Negotiating a New Safe Harbor Agreement

The U.S. technology sector received a surprise jolt in October when the European Court of Justice struck down the Safe Harbor Framework, setting off a scramble to accommodate this sudden shift in privacy regulations. The framework was established in 2000 to provide guidance on how companies could transfer customer information between the EU and the U.S., while maintaining the customer’s right to privacy. The idea was that U.S. businesses were Safe Harbor compliant as long as they kept data belonging to EU citizens as secure as it would be in Europe, enabling them to store that data outside of the EU.

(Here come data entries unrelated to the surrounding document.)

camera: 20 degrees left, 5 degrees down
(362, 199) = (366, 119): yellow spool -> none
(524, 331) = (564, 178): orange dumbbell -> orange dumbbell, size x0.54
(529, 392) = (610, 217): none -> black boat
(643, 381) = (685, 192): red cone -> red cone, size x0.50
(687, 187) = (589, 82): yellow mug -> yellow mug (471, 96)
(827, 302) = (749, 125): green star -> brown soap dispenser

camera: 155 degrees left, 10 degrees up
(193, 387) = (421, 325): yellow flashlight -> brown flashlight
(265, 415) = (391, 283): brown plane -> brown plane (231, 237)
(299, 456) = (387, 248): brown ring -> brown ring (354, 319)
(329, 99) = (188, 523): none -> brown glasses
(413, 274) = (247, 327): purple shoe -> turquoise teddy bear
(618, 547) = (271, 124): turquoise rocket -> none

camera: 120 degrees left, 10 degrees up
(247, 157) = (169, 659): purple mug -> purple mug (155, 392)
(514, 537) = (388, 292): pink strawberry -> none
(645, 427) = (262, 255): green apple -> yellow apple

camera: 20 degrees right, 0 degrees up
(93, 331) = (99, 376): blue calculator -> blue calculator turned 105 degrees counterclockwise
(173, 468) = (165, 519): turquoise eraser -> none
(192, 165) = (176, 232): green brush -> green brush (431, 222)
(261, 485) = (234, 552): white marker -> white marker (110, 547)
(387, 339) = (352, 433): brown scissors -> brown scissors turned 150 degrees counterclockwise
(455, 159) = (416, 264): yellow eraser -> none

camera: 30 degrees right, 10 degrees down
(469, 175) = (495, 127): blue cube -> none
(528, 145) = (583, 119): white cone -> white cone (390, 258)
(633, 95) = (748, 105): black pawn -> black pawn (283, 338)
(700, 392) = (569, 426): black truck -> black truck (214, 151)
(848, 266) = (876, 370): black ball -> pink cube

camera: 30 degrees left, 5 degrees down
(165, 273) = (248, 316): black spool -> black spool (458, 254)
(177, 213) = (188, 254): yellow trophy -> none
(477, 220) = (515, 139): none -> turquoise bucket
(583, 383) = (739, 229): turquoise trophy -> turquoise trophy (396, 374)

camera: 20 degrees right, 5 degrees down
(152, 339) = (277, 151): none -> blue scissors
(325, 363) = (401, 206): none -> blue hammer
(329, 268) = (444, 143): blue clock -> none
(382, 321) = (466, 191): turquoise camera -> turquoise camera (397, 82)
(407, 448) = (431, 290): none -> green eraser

Ultimately, the person responsible for starting the chain of events that resulted in the end of Safe Harbor is Edward Snowden, the former National Security Agency (NSA) contractor who leaked classified documents exposing the NSA’s mass surveillance activities.  The EU responded very negatively to the Snowden revelations in general, but the specifics of the NSA’s PRISM program in particular form the core of the legal argument against Safe Harbor. The European Court of Justice decided that the NSA’s ability to access customer data en masse and at will from Internet companies meant that European citizen’s data was not adequately protected in the United States. Privacy is held as a fundamental right under Article 8 of the European Convention for the Protection of Human Rights. As a result of the European court ruling, transfers of customer data between the EU and the U.S. will need to stop, but private companies have been given several months to find alternate arrangements before any punitive measures go into effect.